The film, which suffers from the worst title in recent memory and garners a few unintentional laughs, features Hill (turning in yet another dramatic performance following back-to-back Golden Globe nominations) as a recently fired New York Times journalist. James Franco plays a husband and father whose wife and daughters were brutally murdered. Not surprisingly, he is the prime suspect in the case. Upon his capture, he identifies himself to law enforcement by the name of Hill’s character, rather than providing his own. This strange series of events leads to Hill, a bitter recluse following a story gone wrong and his subsequent fall from grace, researching and authoring the imprisoned man’s tell-all account of the night in question and crimes he is accused of committing. In Hill’s mind, seeking the truth is the only crime of which Franco is guilty. Hill self-righteously and self-servingly aids and abets him in this endeavor. Hill’s motives are straightforward: to simultaneously clear both Franco’s and his name. Quite literally, the moniker they initially shared. Hill hopes to regain his credibility as a journalist and reignite his career. If a man is pardoned in the process, then he can eat his cake, too. Franco’s motivations are meant to be less transparent to Hill and the audience.
The film asks you to suspend your disbelief for 99 minutes and accept Franco as the charming sociopath (that stereotypical staple of the crime genre); and Hill, his patsy. I think the film intends to put the viewer ill at ease and on edge beginning with creative casting choices. Through collect calls and conversations in sterile, windowless rooms, our protagonist and antagonist (who is who is up for debate) engage in a tête–à–tête (I use the term loosely as all their communications are heavily monitored by prison guards) that is neither psychologically taut nor particularly chilling. Neither actor is bad in his respective role. If anything, they are ineffectively used, under-served by the lackluster story. In fact, one could argue that Franco is well cast, both against and with type. For he just might be Generation Y’s charming sociopath – a modern day dilettante utilizing various forms and mediums to tell stories and cultivate a persona, both in front of and behind the camera. From Columbia grad school to the widely-panned Oscars hosting gig to the short fiction of Palo Alto, one gets the sense that his whole life is performative, a manipulation of fame and fandom. We are his audience, the unwitting patsy. While Franco’s True Story character suffers and schemes behind bars, the “real” Franco narrowly escapes classification.

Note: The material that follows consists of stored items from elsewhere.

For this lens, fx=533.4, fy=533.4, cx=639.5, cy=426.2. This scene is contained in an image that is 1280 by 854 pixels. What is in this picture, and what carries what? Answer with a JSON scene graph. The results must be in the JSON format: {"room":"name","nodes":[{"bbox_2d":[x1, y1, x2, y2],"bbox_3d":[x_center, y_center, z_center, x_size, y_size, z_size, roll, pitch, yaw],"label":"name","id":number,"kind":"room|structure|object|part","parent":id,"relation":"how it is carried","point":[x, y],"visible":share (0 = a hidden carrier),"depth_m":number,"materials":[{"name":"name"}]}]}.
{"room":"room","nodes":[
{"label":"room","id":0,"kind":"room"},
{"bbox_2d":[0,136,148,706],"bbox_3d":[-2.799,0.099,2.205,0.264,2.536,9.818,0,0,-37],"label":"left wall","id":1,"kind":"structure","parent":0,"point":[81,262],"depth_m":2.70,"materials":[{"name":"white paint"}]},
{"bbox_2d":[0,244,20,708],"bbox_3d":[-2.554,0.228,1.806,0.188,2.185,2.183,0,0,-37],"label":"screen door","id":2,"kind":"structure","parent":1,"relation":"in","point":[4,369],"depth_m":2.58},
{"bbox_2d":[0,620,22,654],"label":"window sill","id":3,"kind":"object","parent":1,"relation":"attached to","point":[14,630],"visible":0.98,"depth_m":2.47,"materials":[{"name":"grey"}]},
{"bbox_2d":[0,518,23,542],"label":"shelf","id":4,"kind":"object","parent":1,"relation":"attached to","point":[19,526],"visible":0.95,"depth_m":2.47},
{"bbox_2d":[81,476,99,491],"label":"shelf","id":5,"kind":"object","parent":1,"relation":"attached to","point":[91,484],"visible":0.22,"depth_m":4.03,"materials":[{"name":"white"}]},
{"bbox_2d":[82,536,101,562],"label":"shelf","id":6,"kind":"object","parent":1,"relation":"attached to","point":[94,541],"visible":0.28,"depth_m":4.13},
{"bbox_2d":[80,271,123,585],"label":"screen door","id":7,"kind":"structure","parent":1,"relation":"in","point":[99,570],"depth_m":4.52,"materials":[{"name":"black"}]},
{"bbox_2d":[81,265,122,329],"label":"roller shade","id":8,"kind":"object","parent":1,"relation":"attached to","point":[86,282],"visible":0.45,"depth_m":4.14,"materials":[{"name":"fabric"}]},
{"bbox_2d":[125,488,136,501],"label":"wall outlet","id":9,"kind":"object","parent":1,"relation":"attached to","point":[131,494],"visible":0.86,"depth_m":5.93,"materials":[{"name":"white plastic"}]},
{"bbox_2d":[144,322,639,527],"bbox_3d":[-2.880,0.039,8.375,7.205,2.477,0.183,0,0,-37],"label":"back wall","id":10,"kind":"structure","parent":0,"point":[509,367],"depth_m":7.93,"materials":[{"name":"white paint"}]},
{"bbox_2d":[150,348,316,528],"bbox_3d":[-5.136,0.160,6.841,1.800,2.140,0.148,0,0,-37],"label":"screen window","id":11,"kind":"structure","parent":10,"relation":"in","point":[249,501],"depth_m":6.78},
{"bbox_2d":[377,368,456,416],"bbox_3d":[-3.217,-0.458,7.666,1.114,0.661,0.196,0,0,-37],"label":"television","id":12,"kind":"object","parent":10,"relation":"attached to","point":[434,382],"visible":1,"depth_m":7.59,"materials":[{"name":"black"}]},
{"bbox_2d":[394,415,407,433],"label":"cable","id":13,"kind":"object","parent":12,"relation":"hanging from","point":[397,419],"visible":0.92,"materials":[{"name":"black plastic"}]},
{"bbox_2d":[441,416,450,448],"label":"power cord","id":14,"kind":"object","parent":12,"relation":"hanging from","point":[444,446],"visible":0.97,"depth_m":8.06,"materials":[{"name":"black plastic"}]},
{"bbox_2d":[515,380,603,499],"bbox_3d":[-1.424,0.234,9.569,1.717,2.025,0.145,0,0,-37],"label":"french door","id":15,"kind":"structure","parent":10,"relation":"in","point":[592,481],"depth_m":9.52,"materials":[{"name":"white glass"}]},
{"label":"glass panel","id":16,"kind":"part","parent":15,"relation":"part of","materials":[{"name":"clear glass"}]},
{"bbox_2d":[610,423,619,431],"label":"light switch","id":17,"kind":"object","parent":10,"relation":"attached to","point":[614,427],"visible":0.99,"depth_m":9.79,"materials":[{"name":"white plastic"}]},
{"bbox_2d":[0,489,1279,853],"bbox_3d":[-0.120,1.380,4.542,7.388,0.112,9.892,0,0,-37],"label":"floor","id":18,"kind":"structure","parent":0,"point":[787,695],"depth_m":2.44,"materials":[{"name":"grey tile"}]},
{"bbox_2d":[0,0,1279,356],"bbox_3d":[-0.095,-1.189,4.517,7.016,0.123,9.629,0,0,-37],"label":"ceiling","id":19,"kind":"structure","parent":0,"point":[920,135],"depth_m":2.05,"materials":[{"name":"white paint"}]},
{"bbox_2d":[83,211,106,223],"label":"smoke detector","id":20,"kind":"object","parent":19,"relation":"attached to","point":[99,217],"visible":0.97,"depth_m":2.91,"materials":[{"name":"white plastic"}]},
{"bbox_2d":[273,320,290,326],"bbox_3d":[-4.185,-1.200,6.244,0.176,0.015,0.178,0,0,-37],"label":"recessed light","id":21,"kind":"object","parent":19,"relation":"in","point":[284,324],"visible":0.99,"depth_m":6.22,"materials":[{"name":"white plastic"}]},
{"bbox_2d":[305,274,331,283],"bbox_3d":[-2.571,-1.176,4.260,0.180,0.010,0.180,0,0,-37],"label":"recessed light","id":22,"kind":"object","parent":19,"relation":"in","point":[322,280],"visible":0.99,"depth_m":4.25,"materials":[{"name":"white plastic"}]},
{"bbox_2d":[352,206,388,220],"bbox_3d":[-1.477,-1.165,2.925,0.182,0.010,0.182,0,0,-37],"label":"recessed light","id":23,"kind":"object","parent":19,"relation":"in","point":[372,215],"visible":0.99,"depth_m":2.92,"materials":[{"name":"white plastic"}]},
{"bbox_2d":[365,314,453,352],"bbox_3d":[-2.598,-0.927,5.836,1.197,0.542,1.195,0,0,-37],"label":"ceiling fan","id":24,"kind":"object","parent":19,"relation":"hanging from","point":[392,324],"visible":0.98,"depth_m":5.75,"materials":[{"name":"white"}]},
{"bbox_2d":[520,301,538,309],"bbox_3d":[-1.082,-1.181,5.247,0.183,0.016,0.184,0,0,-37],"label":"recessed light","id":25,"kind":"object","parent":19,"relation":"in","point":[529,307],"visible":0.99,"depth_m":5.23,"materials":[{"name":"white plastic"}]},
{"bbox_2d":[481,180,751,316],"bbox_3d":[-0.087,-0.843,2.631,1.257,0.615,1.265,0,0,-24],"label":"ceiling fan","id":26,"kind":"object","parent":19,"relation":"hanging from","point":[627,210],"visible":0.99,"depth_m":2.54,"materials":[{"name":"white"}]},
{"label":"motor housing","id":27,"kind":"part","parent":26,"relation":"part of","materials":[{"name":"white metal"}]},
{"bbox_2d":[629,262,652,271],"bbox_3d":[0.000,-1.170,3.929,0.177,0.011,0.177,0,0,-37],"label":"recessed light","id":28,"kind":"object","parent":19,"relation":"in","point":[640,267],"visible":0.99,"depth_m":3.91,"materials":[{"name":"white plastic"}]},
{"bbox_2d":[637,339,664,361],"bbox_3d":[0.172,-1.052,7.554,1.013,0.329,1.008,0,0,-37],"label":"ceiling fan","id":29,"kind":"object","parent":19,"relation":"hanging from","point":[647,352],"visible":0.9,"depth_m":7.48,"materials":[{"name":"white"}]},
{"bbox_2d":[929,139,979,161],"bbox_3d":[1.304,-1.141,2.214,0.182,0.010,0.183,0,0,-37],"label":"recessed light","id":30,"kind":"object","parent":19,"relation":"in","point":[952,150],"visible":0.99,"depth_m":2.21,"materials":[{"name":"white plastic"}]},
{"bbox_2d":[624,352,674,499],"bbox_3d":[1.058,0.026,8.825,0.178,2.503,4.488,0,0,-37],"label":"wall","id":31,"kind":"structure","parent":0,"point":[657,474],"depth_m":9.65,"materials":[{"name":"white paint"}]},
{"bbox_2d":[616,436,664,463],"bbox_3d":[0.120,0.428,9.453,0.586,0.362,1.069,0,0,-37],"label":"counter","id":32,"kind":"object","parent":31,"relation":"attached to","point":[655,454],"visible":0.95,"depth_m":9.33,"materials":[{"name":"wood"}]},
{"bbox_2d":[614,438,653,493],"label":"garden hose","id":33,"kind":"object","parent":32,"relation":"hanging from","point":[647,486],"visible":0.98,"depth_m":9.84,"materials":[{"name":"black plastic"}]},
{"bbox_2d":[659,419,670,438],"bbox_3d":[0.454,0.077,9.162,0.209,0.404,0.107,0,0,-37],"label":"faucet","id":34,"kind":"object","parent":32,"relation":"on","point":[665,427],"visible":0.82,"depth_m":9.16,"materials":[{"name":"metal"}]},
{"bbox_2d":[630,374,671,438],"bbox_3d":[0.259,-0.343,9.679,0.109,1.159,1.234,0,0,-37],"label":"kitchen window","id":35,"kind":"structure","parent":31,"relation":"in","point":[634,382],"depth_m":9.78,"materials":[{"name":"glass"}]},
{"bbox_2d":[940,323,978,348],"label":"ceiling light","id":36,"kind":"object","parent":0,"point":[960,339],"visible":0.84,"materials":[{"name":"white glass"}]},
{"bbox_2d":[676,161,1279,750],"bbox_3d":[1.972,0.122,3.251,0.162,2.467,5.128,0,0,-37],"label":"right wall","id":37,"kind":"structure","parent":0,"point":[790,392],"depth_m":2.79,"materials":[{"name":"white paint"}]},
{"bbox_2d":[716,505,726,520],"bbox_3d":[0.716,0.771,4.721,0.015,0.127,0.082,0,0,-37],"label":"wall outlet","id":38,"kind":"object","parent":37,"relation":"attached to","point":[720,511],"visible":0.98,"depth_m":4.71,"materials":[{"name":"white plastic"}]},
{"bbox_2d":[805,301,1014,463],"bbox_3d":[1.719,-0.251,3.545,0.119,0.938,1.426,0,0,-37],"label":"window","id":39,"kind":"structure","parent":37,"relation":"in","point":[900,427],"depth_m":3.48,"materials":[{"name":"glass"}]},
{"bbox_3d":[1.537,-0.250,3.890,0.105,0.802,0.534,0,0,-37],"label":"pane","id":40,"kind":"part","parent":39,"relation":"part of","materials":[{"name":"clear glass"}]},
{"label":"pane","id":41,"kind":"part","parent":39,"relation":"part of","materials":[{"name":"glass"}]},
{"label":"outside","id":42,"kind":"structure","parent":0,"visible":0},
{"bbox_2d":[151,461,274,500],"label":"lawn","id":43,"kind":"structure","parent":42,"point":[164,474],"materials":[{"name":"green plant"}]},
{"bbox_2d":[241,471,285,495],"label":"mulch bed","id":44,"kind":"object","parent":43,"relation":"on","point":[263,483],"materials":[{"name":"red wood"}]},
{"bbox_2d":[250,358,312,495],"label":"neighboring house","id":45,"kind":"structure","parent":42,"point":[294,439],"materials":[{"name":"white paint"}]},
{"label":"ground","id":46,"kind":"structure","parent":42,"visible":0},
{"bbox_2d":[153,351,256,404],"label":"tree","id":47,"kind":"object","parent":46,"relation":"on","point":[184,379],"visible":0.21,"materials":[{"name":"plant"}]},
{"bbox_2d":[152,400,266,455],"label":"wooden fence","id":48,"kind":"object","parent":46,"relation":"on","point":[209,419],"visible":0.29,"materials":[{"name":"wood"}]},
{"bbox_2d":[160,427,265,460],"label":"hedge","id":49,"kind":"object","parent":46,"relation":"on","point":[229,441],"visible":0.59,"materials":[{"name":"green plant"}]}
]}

In much the same way that the movie attempts to capitalize on the popularity of its stars, it also strives to ride the coattails of the true crime story zeitgeist. Following in the footsteps of The Staircase, In Cold Blood, Serial, and The Jinx, a journalistic subject, throughout the course of their investigation, becomes an integral character. This film pairs the journalist and the alleged murderer as opposing forces and unlikely allies. For me, their relationship failed to provide adequate suspense and payoff. I remember an underwhelming twist. I remember not being shocked. To be fair (though not impartial), I am not without my fair share of blame and comparative negligence. For I was guilty of falling asleep, dozing through most of the middle section, missing the interrogations and court proceedings, and therefore not quite able to grasp the momentousness of the inspired turn.

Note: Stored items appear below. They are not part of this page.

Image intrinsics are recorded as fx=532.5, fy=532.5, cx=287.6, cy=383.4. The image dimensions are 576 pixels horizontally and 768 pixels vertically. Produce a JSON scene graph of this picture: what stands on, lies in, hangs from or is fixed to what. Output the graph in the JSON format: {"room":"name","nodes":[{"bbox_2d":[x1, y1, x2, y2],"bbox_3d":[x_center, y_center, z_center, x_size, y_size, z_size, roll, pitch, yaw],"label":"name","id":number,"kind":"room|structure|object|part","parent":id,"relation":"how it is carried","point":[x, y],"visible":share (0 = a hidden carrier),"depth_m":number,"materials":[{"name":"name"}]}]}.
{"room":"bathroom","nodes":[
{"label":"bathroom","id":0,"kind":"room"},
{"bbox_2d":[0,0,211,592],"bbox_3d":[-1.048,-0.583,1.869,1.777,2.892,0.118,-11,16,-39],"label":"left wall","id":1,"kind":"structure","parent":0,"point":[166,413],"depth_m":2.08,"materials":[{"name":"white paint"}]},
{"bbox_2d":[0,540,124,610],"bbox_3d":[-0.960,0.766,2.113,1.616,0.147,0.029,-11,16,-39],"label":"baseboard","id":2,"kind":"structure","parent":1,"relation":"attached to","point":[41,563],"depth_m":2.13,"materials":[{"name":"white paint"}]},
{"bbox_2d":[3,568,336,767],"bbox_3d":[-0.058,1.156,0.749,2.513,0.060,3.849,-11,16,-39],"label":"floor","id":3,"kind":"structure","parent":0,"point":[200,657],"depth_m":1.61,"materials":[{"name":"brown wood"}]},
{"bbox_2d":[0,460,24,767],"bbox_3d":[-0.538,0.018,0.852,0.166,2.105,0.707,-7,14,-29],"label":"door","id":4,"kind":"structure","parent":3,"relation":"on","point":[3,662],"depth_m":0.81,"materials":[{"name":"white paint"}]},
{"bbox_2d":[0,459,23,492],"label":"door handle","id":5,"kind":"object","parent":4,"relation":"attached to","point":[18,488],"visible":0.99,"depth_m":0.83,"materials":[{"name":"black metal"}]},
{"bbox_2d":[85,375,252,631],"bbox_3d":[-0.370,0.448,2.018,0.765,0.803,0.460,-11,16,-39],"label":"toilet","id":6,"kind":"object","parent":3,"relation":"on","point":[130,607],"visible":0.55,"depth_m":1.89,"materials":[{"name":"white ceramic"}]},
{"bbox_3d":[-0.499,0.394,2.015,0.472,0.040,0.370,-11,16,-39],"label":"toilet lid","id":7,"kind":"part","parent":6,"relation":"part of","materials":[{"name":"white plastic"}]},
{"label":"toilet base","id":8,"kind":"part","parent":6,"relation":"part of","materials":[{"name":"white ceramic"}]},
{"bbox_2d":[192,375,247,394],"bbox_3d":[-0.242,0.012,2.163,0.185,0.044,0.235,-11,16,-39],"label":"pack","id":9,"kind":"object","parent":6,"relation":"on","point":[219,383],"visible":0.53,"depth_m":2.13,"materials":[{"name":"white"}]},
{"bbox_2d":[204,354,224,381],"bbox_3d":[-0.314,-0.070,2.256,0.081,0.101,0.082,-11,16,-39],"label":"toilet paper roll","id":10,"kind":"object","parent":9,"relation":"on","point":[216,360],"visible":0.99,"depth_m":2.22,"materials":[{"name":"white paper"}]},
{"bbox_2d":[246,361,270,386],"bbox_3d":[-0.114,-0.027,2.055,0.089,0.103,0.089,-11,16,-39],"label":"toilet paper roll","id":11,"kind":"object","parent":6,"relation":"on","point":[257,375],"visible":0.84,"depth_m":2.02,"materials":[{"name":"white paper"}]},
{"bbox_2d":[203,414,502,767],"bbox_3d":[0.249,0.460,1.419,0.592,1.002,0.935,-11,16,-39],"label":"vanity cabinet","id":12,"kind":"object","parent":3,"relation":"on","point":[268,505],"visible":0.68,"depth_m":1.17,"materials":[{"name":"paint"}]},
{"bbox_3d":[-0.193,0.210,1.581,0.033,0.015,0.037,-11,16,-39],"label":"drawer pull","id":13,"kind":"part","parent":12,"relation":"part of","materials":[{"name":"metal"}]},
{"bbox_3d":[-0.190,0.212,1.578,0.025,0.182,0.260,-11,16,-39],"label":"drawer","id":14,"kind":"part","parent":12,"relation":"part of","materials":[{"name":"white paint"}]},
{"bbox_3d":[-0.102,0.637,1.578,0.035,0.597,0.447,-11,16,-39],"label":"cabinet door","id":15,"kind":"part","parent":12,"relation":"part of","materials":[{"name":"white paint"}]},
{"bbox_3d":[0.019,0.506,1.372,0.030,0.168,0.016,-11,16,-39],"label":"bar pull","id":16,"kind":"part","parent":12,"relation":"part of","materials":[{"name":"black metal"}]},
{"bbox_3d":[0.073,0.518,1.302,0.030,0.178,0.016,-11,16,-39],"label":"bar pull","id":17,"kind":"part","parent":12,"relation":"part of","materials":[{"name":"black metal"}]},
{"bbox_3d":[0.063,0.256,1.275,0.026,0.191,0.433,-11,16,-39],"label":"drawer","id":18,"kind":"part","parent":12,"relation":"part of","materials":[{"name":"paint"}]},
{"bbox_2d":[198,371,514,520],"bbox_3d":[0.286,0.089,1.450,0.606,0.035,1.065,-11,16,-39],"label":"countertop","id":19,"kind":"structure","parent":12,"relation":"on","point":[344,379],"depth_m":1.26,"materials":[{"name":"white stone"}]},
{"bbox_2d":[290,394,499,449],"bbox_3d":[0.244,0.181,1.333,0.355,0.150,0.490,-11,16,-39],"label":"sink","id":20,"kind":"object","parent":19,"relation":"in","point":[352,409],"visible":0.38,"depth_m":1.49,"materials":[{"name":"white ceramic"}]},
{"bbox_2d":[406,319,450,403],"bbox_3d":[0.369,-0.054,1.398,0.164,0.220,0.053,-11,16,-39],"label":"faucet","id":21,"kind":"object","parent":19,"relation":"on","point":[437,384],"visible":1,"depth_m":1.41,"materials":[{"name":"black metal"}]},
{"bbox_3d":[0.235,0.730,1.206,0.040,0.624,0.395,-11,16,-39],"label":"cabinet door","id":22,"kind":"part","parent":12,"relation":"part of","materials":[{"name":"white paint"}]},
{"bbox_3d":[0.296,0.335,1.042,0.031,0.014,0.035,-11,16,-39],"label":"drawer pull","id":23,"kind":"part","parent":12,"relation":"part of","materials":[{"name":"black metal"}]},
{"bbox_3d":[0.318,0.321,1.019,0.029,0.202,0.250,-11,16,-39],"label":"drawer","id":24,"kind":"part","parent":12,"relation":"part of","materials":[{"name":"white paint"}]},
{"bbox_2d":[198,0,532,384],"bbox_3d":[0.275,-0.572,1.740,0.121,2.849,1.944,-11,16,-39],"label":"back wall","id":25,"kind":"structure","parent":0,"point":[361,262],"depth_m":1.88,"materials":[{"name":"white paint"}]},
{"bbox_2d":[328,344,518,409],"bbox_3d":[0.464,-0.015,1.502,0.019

The film, and the imitators and inspirations mentioned above, calls to mind the infamous opening line from Janet Malcolm’s The Journalist and the Murderer: “Every journalist who is not too stupid or too full of himself to notice what is going on knows that what he does is morally indefensible. He is a kind of confidence man, preying on people’s vanity, ignorance, or loneliness, gaining their trust and betraying them without remorse.” Hill deludes himself into thinking he occupies the moral high ground in jumping to Franco’s defense, failing to see that his role in this story is paramount and his behavior is beyond reproach. Or is it the other way around? The film is deliberately vague and open to interpretation in the matter of who exactly is manipulative and who is being manipulated.
At the time of this writing, well after my single viewing of the film in 2015, True Story is streaming on HBOGO. I have not re-watched it yet, choosing to catch up on GIRLS instead. And I’m not sure I ever will. I don’t want to refresh my fuzzy, albeit unfavorable, recollection or normalize my viewing experience. For now, True Story will get the benefit of my reasonable doubt. I remember being disappointed. And I know I would be far less forgiving of its flaws, and no more immune to unintentional naps, in the comfort of my own home. I hope I am neither too stupid nor too full of myself to notice what is going on. The truth is: I am not convinced this is a story worth revisiting.